I did get laid-off 2 years ago and I have had a baby and went back to school since I lost my job... but I was willing and able to work and followed all the guidlines to collect and if I would have had a start date of July 7th after a July 2nd delievery - I would have done it, maybe not 100% happily, but to take care of my family I would have.
So, please follow the rules so that it doesn't bite you in the end.

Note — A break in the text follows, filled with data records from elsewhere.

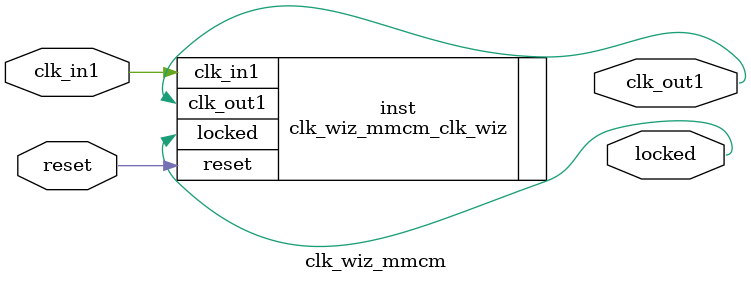
<source format=v>


`timescale 1ps/1ps

(* CORE_GENERATION_INFO = "clk_wiz_mmcm,clk_wiz_v6_0_2_0_0,{component_name=clk_wiz_mmcm,use_phase_alignment=false,use_min_o_jitter=false,use_max_i_jitter=false,use_dyn_phase_shift=false,use_inclk_switchover=false,use_dyn_reconfig=false,enable_axi=0,feedback_source=FDBK_AUTO,PRIMITIVE=MMCM,num_out_clk=1,clkin1_period=5.000,clkin2_period=10.0,use_power_down=false,use_reset=true,use_locked=true,use_inclk_stopped=false,feedback_type=SINGLE,CLOCK_MGR_TYPE=NA,manual_override=false}" *)

module clk_wiz_mmcm 
 (
  // Clock out ports
  output        clk_out1,
  // Status and control signals
  input         reset,
  output        locked,
 // Clock in ports
  input         clk_in1
 );

  clk_wiz_mmcm_clk_wiz inst
  (
  // Clock out ports  
  .clk_out1(clk_out1),
  // Status and control signals               
  .reset(reset), 
  .locked(locked),
 // Clock in ports
  .clk_in1(clk_in1)
  );

endmodule

</source>
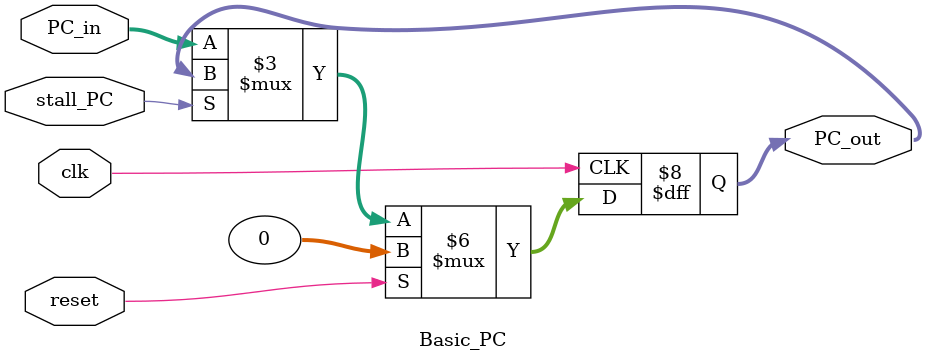
<source format=v>



//     always @(posedge clk) begin
        
//         if(reset) begin
//             PC_temp <= 32'b0;
//             PC_out <= 32'b0;
//         end
        
//         else begin
//             PC_temp <= PC_temp + 32'd4;
//             case(PC_Src)
//                 1'b0: PC_out <= PC_temp;
//                 1'b1: PC_out <= PC_Imm;
//             endcase
//         end
//     end
        
// endmodule

module Basic_PC(PC_in, PC_out, stall_PC, clk, reset);
    input reset, clk, stall_PC;
    input [31:0] PC_in;
    output reg [31:0] PC_out;


    always @(posedge clk) begin
        
        if(reset) begin
            PC_out <= 32'b0;
        end

        else if(stall_PC) begin 
            PC_out <= PC_out;
        end
        
        else begin
            PC_out <= PC_in;
        end
    end
endmodule

</source>
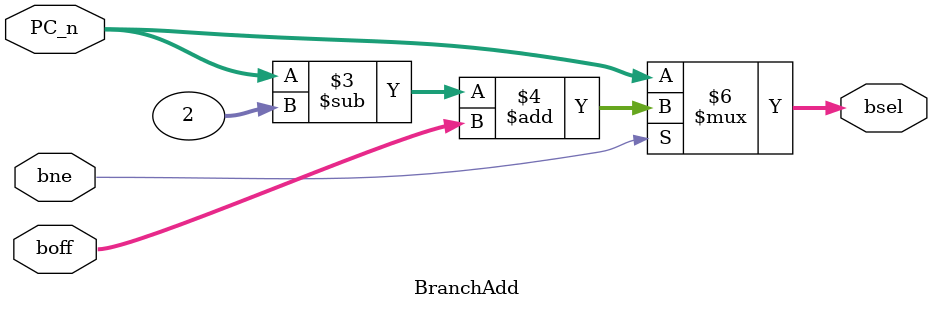
<source format=v>
/*
* 	Nathan Chinn
* 	Minion CPU - NanoQuarter
*
*	Module:  Branch Adder
*	Inputs:  Next PC, bne flag, branch offset
*	Outputs: Bsel PC after branch selection
*	
*/

module BranchAdd(	input[4:0]		boff,   // Jump address
		 	input[31:0]		PC_n,	// next Program Counter
			input			bne,	// branch Flag
			output reg[31:0]	bsel	// Next Instruction Program Counter	
	  );

	always @(*) 
	begin
		if (bne == 1)
			bsel = PC_n - 2 + boff;	
		else
			bsel = PC_n;
	end
endmodule

</source>
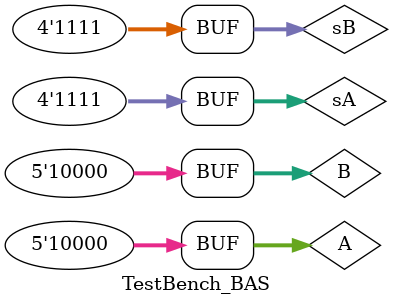
<source format=v>
module TestBench_BAS;

wire signed [3:0]S, D;
wire Cs, Cd, Vs, Vd;
reg [4:0]A, B;
reg signed [3:0]sA, sB;

	binaryAdderSubtractor_4_bit BAS0(S, Cs, Vs, A[3:0], B[3:0], 1'b0),
	                            BAS1(D, Cd, Vd, A[3:0], B[3:0], 1'b1);

initial
begin
	for(A = 5'b00000; A <= 5'b01111; A = A + 5'b00001)
		for(B = 5'b00000; B <= 5'b01111; B = B + 5'b00001)
		begin
			sA = A[3:0];
			sB = B[3:0];
			#50;
		end
end

initial
	$monitor($time, "\t sA=%d sB=%d S=%d CS=%d Vs=%d D=%d Cd=%d Vd=%d", sA, sB, S, Cs, Vs, D, Cd, Vd);
	
endmodule

</source>
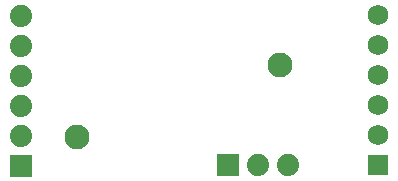
<source format=gbs>
G04*
G04 #@! TF.GenerationSoftware,Altium Limited,Altium Designer,24.9.1 (31)*
G04*
G04 Layer_Color=16711935*
%FSLAX44Y44*%
%MOMM*%
G71*
G04*
G04 #@! TF.SameCoordinates,B5823E4F-61C2-4C15-8B31-12C9E9E13820*
G04*
G04*
G04 #@! TF.FilePolarity,Negative*
G04*
G01*
G75*
%ADD26R,1.7516X1.7516*%
%ADD27C,1.7516*%
%ADD28C,2.1016*%
%ADD29C,1.8796*%
%ADD30R,1.8796X1.8796*%
%ADD31R,1.8796X1.8796*%
D26*
X600000Y721700D02*
D03*
D27*
Y747100D02*
D03*
Y772500D02*
D03*
Y797900D02*
D03*
Y823300D02*
D03*
Y848700D02*
D03*
D28*
X345000Y745000D02*
D03*
X516636Y806196D02*
D03*
D29*
X297000Y847850D02*
D03*
Y822450D02*
D03*
Y746250D02*
D03*
Y771650D02*
D03*
Y797050D02*
D03*
X523300Y721300D02*
D03*
X497900D02*
D03*
D30*
X297000Y720850D02*
D03*
D31*
X472500Y721300D02*
D03*
M02*

</source>
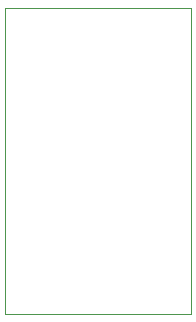
<source format=gbo>
G04 Layer_Color=32896*
%FSLAX25Y25*%
%MOIN*%
G70*
G01*
G75*
%ADD14C,0.00394*%
D14*
X1412000Y632000D02*
Y734000D01*
Y632000D02*
X1474000D01*
Y734000D01*
X1412000D02*
X1474000D01*
M02*

</source>
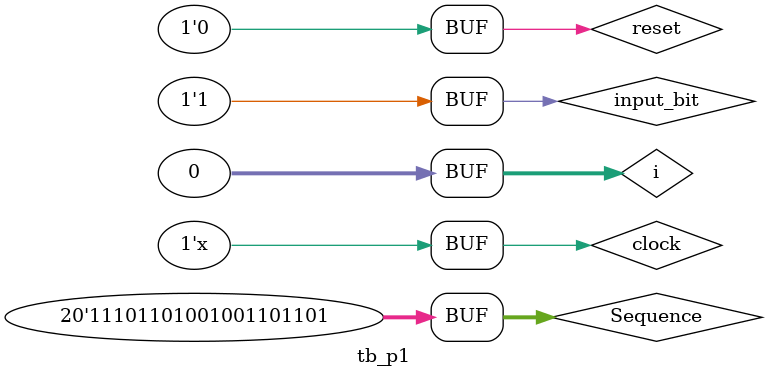
<source format=v>

module p1(Y,present,clock,reset,input_bit);
//Conventionally output is declared first, then input.
	output Y;
	input clock, reset,input_bit;
	output [2:0] present;
	reg [2:0] next;
	reg[2:0] present;

	parameter [2:0] S0=3'b000;
	parameter [2:0] S1=3'b001;
	parameter [2:0] S2=3'b010;
	parameter [2:0] S3=3'b011;
	parameter [2:0] S4=3'b100;

	initial
	begin
		present = 3'b000;
		next = 3'b000;
	end

	always @(posedge clock) 
  // sequential logic
	begin
		if (reset) present <= S0;
		else present <= next;
		end
    // combinational logic
		always @(present or input_bit) // combinational logic
		begin
			case(present)
				S0: if (reset) next = S0;
						else if(input_bit) next = S1;
						else next = S0;
				S1: if (reset) next = S0;
						else if(input_bit) next = S2;
						else next = S0;
				S2: if (reset) next = S0;
						else if(input_bit) next = S2;
						else next = S3;
				S3: if (reset) next = S0;
						else if(input_bit) next = S4;
						else next = S0;
				S4: if (reset) next = S0;
						else if(input_bit) next = S2;
						else next = S0;
		endcase

	end
	// output logic described using continuous assignment
	assign Y = (present == S4);
endmodule

// Test bench for p1.v
module tb_p1();
	reg clock, reset,input_bit;
	wire Y;
	wire[2:0] present;
	integer i;
	p1 UUT(Y,present,clock,reset,input_bit);
	reg[20:1] Sequence = 20'b11101101001001101101;
	initial reset = 1'b1;
	always #10 clock = ~clock;
	initial
		begin
		clock = 1'b1;
		reset = 1'b0;
		for (i=20;i>0;i=i-1)
		begin
			input_bit = Sequence[i]; #20
			$monitor("Sequence Bit = %b  |  Output = %b  |  reset = %b\n    time=", input_bit, Y, reset, $time);
		end
	end
endmodule

</source>
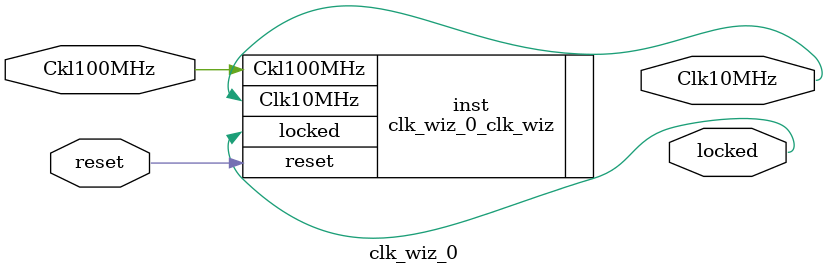
<source format=v>


`timescale 1ps/1ps

(* CORE_GENERATION_INFO = "clk_wiz_0,clk_wiz_v6_0_1_0_0,{component_name=clk_wiz_0,use_phase_alignment=true,use_min_o_jitter=false,use_max_i_jitter=false,use_dyn_phase_shift=false,use_inclk_switchover=false,use_dyn_reconfig=false,enable_axi=0,feedback_source=FDBK_AUTO,PRIMITIVE=MMCM,num_out_clk=1,clkin1_period=10.000,clkin2_period=10.000,use_power_down=false,use_reset=true,use_locked=true,use_inclk_stopped=false,feedback_type=SINGLE,CLOCK_MGR_TYPE=NA,manual_override=false}" *)

module clk_wiz_0 
 (
  // Clock out ports
  output        Clk10MHz,
  // Status and control signals
  input         reset,
  output        locked,
 // Clock in ports
  input         Ckl100MHz
 );

  clk_wiz_0_clk_wiz inst
  (
  // Clock out ports  
  .Clk10MHz(Clk10MHz),
  // Status and control signals               
  .reset(reset), 
  .locked(locked),
 // Clock in ports
  .Ckl100MHz(Ckl100MHz)
  );

endmodule

</source>
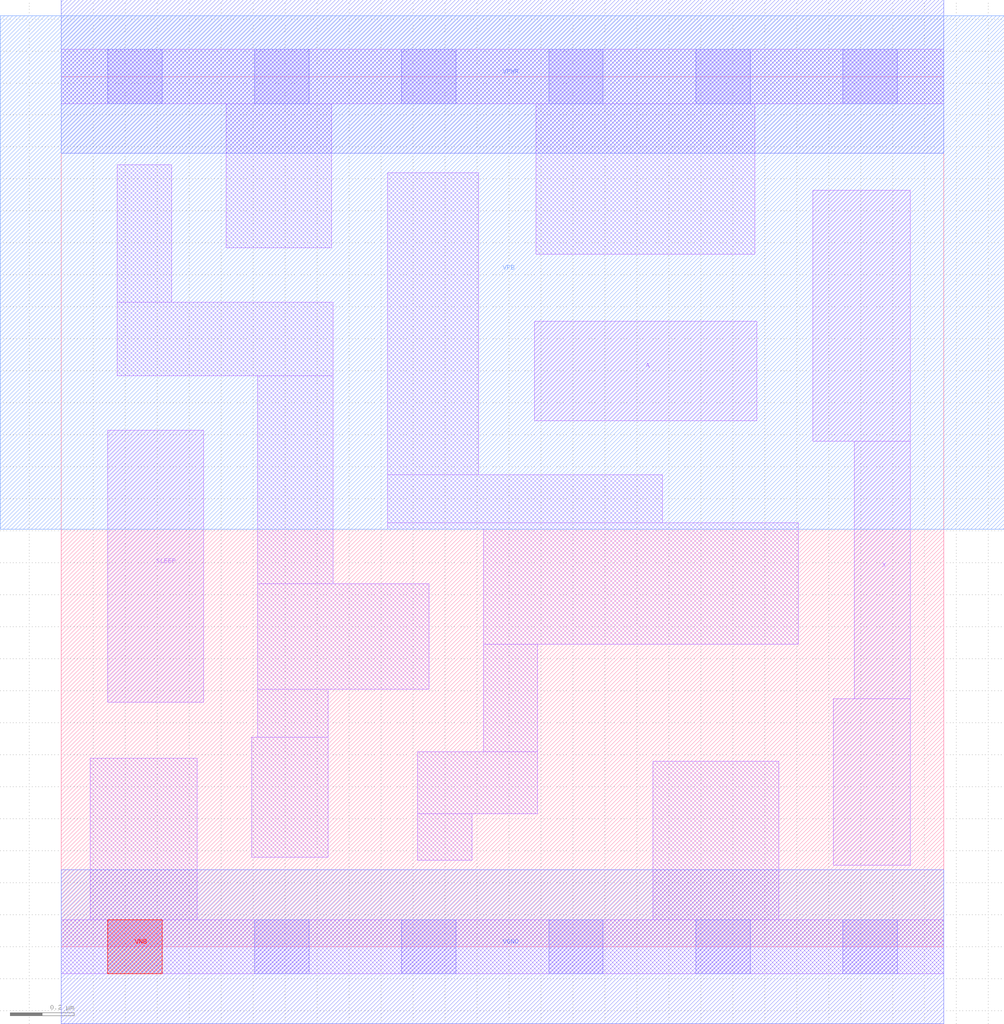
<source format=lef>
# Copyright 2020 The SkyWater PDK Authors
#
# Licensed under the Apache License, Version 2.0 (the "License");
# you may not use this file except in compliance with the License.
# You may obtain a copy of the License at
#
#     https://www.apache.org/licenses/LICENSE-2.0
#
# Unless required by applicable law or agreed to in writing, software
# distributed under the License is distributed on an "AS IS" BASIS,
# WITHOUT WARRANTIES OR CONDITIONS OF ANY KIND, either express or implied.
# See the License for the specific language governing permissions and
# limitations under the License.
#
# SPDX-License-Identifier: Apache-2.0

VERSION 5.7 ;
  NOWIREEXTENSIONATPIN ON ;
  DIVIDERCHAR "/" ;
  BUSBITCHARS "[]" ;
MACRO sky130_fd_sc_hd__lpflow_inputiso0p_1
  CLASS CORE ;
  FOREIGN sky130_fd_sc_hd__lpflow_inputiso0p_1 ;
  ORIGIN  0.000000  0.000000 ;
  SIZE  2.760000 BY  2.720000 ;
  SYMMETRY X Y R90 ;
  SITE unithd ;
  PIN A
    ANTENNAGATEAREA  0.126000 ;
    DIRECTION INPUT ;
    USE SIGNAL ;
    PORT
      LAYER li1 ;
        RECT 1.480000 1.645000 2.175000 1.955000 ;
    END
  END A
  PIN SLEEP
    ANTENNAGATEAREA  0.126000 ;
    DIRECTION INPUT ;
    USE SIGNAL ;
    PORT
      LAYER li1 ;
        RECT 0.145000 0.765000 0.445000 1.615000 ;
    END
  END SLEEP
  PIN VNB
    PORT
      LAYER pwell ;
        RECT 0.145000 -0.085000 0.315000 0.085000 ;
    END
  END VNB
  PIN VPB
    PORT
      LAYER nwell ;
        RECT -0.190000 1.305000 2.950000 2.910000 ;
    END
  END VPB
  PIN X
    ANTENNADIFFAREA  0.429000 ;
    DIRECTION OUTPUT ;
    USE SIGNAL ;
    PORT
      LAYER li1 ;
        RECT 2.350000 1.580000 2.655000 2.365000 ;
        RECT 2.415000 0.255000 2.655000 0.775000 ;
        RECT 2.480000 0.775000 2.655000 1.580000 ;
    END
  END X
  PIN VGND
    DIRECTION INOUT ;
    SHAPE ABUTMENT ;
    USE GROUND ;
    PORT
      LAYER met1 ;
        RECT 0.000000 -0.240000 2.760000 0.240000 ;
    END
  END VGND
  PIN VPWR
    DIRECTION INOUT ;
    SHAPE ABUTMENT ;
    USE POWER ;
    PORT
      LAYER met1 ;
        RECT 0.000000 2.480000 2.760000 2.960000 ;
    END
  END VPWR
  OBS
    LAYER li1 ;
      RECT 0.000000 -0.085000 2.760000 0.085000 ;
      RECT 0.000000  2.635000 2.760000 2.805000 ;
      RECT 0.090000  0.085000 0.425000 0.590000 ;
      RECT 0.175000  1.785000 0.850000 2.015000 ;
      RECT 0.175000  2.015000 0.345000 2.445000 ;
      RECT 0.515000  2.185000 0.845000 2.635000 ;
      RECT 0.595000  0.280000 0.835000 0.655000 ;
      RECT 0.615000  0.655000 0.835000 0.805000 ;
      RECT 0.615000  0.805000 1.150000 1.135000 ;
      RECT 0.615000  1.135000 0.850000 1.785000 ;
      RECT 1.020000  1.305000 2.305000 1.325000 ;
      RECT 1.020000  1.325000 1.880000 1.475000 ;
      RECT 1.020000  1.475000 1.305000 2.420000 ;
      RECT 1.115000  0.270000 1.285000 0.415000 ;
      RECT 1.115000  0.415000 1.490000 0.610000 ;
      RECT 1.320000  0.610000 1.490000 0.945000 ;
      RECT 1.320000  0.945000 2.305000 1.305000 ;
      RECT 1.485000  2.165000 2.170000 2.635000 ;
      RECT 1.850000  0.085000 2.245000 0.580000 ;
    LAYER mcon ;
      RECT 0.145000 -0.085000 0.315000 0.085000 ;
      RECT 0.145000  2.635000 0.315000 2.805000 ;
      RECT 0.605000 -0.085000 0.775000 0.085000 ;
      RECT 0.605000  2.635000 0.775000 2.805000 ;
      RECT 1.065000 -0.085000 1.235000 0.085000 ;
      RECT 1.065000  2.635000 1.235000 2.805000 ;
      RECT 1.525000 -0.085000 1.695000 0.085000 ;
      RECT 1.525000  2.635000 1.695000 2.805000 ;
      RECT 1.985000 -0.085000 2.155000 0.085000 ;
      RECT 1.985000  2.635000 2.155000 2.805000 ;
      RECT 2.445000 -0.085000 2.615000 0.085000 ;
      RECT 2.445000  2.635000 2.615000 2.805000 ;
  END
END sky130_fd_sc_hd__lpflow_inputiso0p_1
END LIBRARY

</source>
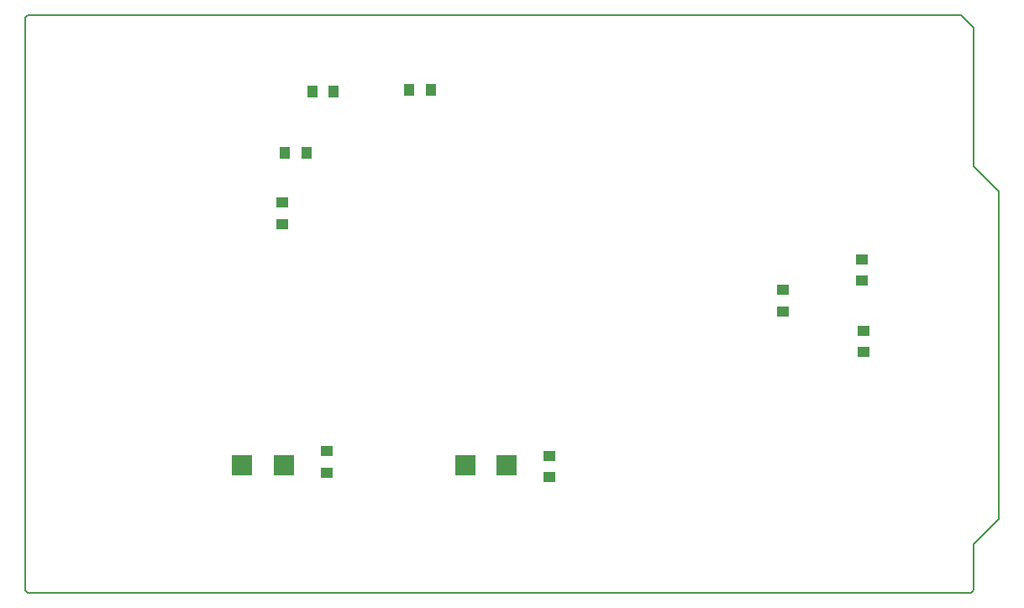
<source format=gbr>
G04 PROTEUS GERBER X2 FILE*
%TF.GenerationSoftware,Labcenter,Proteus,8.6-SP2-Build23525*%
%TF.CreationDate,2019-07-10T19:11:28+00:00*%
%TF.FileFunction,Paste,Bot*%
%TF.FilePolarity,Positive*%
%TF.Part,Single*%
%FSLAX45Y45*%
%MOMM*%
G01*
%TA.AperFunction,Material*%
%ADD49R,1.270000X1.016000*%
%ADD54R,2.032000X2.032000*%
%ADD51R,1.016000X1.270000*%
%TA.AperFunction,Profile*%
%ADD29C,0.203200*%
%TD.AperFunction*%
D49*
X-8290000Y+2543360D03*
X-8290000Y+2330000D03*
X-6050000Y+2500000D03*
X-6050000Y+2286640D03*
X-2885725Y+3543481D03*
X-2885725Y+3756841D03*
X-2899159Y+4476961D03*
X-2899159Y+4263601D03*
X-3700000Y+3955601D03*
X-3700000Y+4168961D03*
D54*
X-6900000Y+2400000D03*
X-6478360Y+2400000D03*
X-9150000Y+2400000D03*
X-8728360Y+2400000D03*
D51*
X-8713360Y+5550000D03*
X-8500000Y+5550000D03*
D49*
X-8740000Y+5050000D03*
X-8740000Y+4836640D03*
D51*
X-8226640Y+6170000D03*
X-8440000Y+6170000D03*
X-7246640Y+6190000D03*
X-7460000Y+6190000D03*
D29*
X-11303600Y+6940000D02*
X-1902000Y+6940000D01*
X-1800400Y+1120000D02*
X-11303600Y+1120000D01*
X-1902000Y+6940000D02*
X-1775000Y+6813000D01*
X-1775000Y+5420000D02*
X-1521000Y+5166000D01*
X-1521000Y+1864000D01*
X-1775000Y+1610000D02*
X-1521000Y+1864000D01*
X-1775000Y+6813000D02*
X-1775000Y+5420000D01*
X-1775000Y+1610000D02*
X-1775000Y+1150000D01*
X-1775000Y+1145400D02*
X-1800400Y+1120000D01*
X-11330959Y+6914600D02*
X-11330959Y+1150000D01*
X-11305559Y+6940000D02*
X-11330959Y+6914600D01*
X-11330959Y+1145400D02*
X-11305559Y+1120000D01*
M02*

</source>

Also, remember, it takes a little time to come up with a new routen - not just for you but your son as well. It is an adjusment for everyone in the house... and to be honest you don't get as much done as you think you will. The kids do take up a lot more time then what you think they will. So, don't be suprised if your to do list get longer or doesn't seem to be getting done as fast as you would like... something just never seem to get done.
Take care & good luck!
Read Radical Homemakers.
My recommendation is have a daily plan...routine is the staple to keep any SAHM from getting stir crazy or just plain grouchy and irritable! If you have a toy room -- ours is connected to our living room -- have a bookshelf or an armoire and bins for each type of toy to go in. It is A LOT easier to clean when each type of item has an exact spot. Plan your meals ahead of time -- and get into the routine of getting something out to thaw when you make breakfast! Schedule outtings around naptime -- trust me! ;) If we do the zoo -- we either do it before nap from 9-11:30 or so and lunch and then nap; or we do it from 3-5 after a decent nap! These things may sound silly...but before I did this...I was so OVERWHELMED. Once I got into a routine and did things the same way...it was so much less stressful! :) I am not sure how old your one child is now, but my youngest with whom I stay at home with, requires LOTS of creative play -- so we do play-doh, cutting (just old magazines, paper, etc), painting, reading, and LOTS of board games. My hubby is always amazed by how much we do during the day! So much more fun than having the TV do the babysitting!
I am sure you will LOVE it! Good luck with the painting and your soon-to-be little bundle of joy!